Domain keys must be exact DNS names such as api.example.com or wildcard DNS
names such as *.example.com. A wildcard must be the first character and must
be followed by ., then a concrete DNS suffix. It matches any non-empty prefix
before that suffix, including dots, so *.example.com matches
api.example.com and a.b.example.com, but not example.com. If both the apex
domain and its subdomains are needed, configure both example.com and
*.example.com.
Domain keys are normalized to lowercase. Wildcard domain rules must not
overlap: for example, *.example.com and *.api.example.com cannot both be
configured, because x.api.example.com would match both. Exact domain rules may
coexist with wildcards and override them for that exact hostname.

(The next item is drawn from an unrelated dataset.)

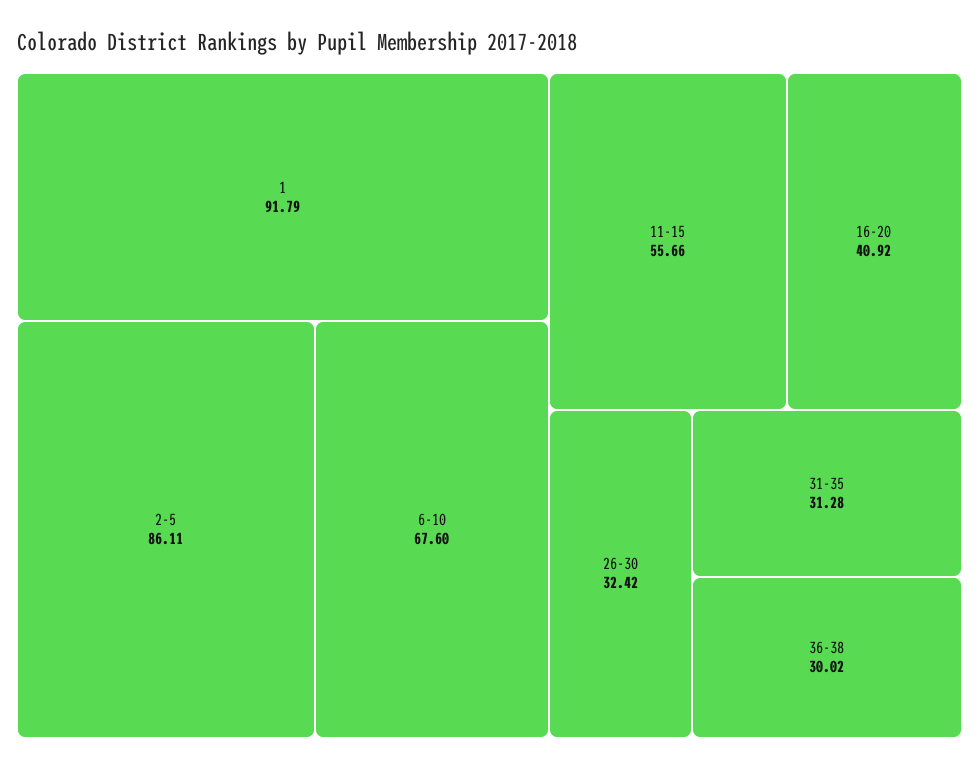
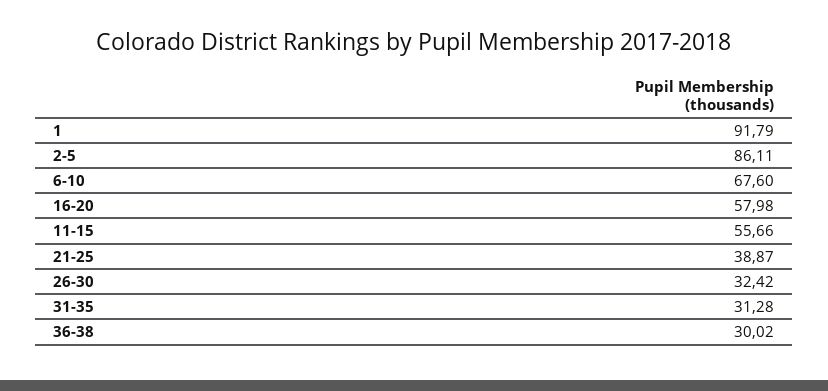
16-20: 40.92 -> 57.98
21-25: none -> 38.87

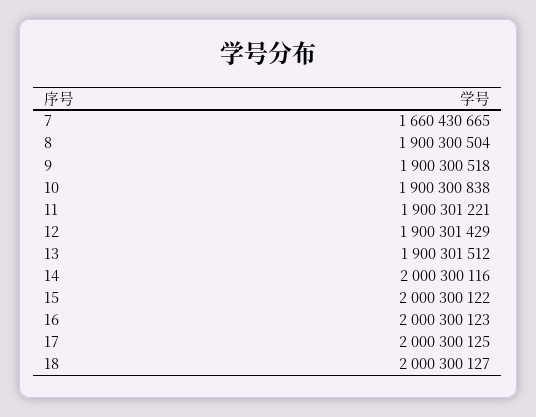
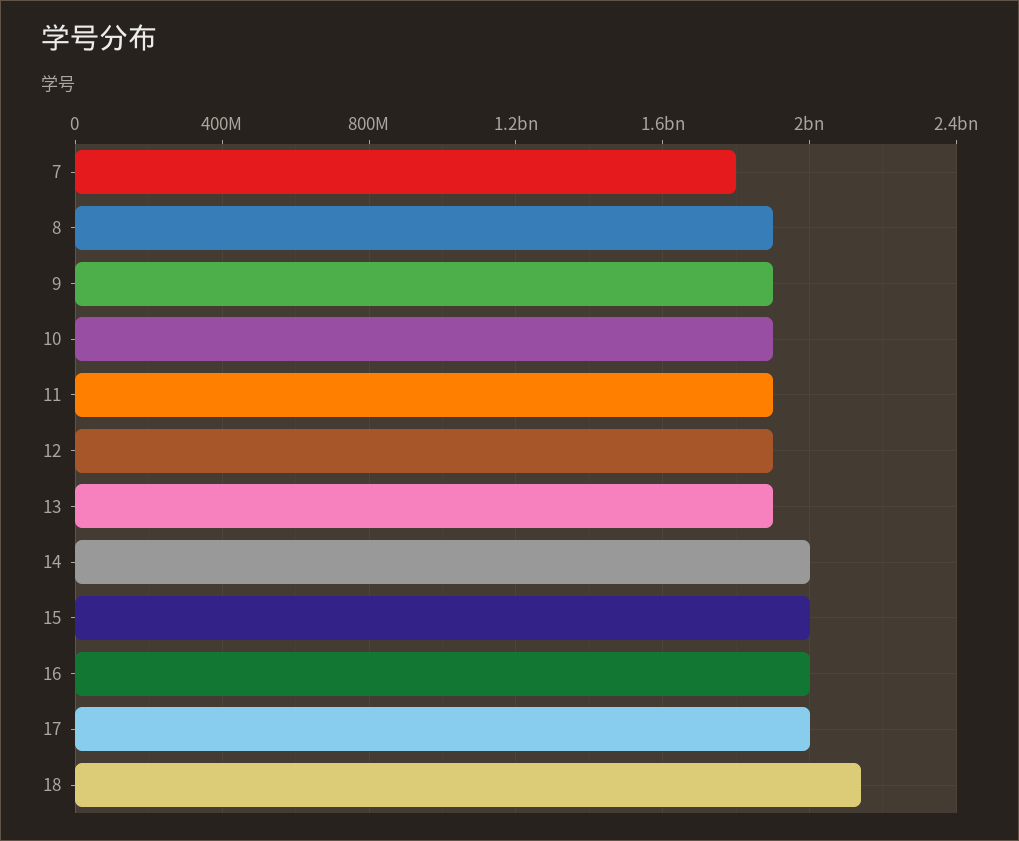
7: 1660430665 -> 1800000000
18: 2000300127 -> 2150000000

Prefer exact domains over wildcards. A wildcard lets the agent have the host
resolve any subdomain it chooses (for example <data>.example.com), which leaks
that label to the domain's DNS as a low-bandwidth side channel. Only use a
wildcard for a domain whose nameservers you trust not to be an exfiltration
sink.
{
"allow_http_methods": ["GET", "HEAD"],
"path_guards": ["^/dist(?:/.*)?$"]
}| Field | Required | Type | Behavior |
|---|---|---|---|
allow_http_methods |
Yes | enum array | HTTP methods allowed for proxied requests to this domain. Valid values are GET, HEAD, POST, PUT, PATCH, and DELETE. An empty array keeps HTTP/HTTPS closed for this domain. |
path_guards |
No | string array | Python re regular expressions for allowed request targets, evaluated with re.fullmatch against the path plus query string when present. If omitted, paths are not restricted beyond the domain and method rule. |
WebSockets use the same domain rule. A WebSocket connection starts with an HTTP
GET request that includes an upgrade header, so GET must be present in
allow_http_methods and the handshake path must pass path_guards when path
guards are configured. For wss:// URLs, proxy CONNECT handling is internal
to the host and is not listed in allow_http_methods. After the upgrade
succeeds, WebSocket frames continue on the approved connection; they are not
separate HTTP requests. On managed OpenAI domains with the live web search
guard, each client-to-upstream WebSocket message is additionally inspected with
the same live web search guard as HTTP request bodies; a violating message
closes the connection.
Path guards use Python re syntax and must match the full request target path.
For example, ^/dist(?:/.*)?$ allows /dist and /dist/index.js. If query
strings are allowed, include them in the regex, such as
^/simple(?:/.*)?(?:\\?.*)?$.
For Codex, the host also restricts the agent runtime to cached web search, so the OpenAI proxy guard is the second layer rather than the only one.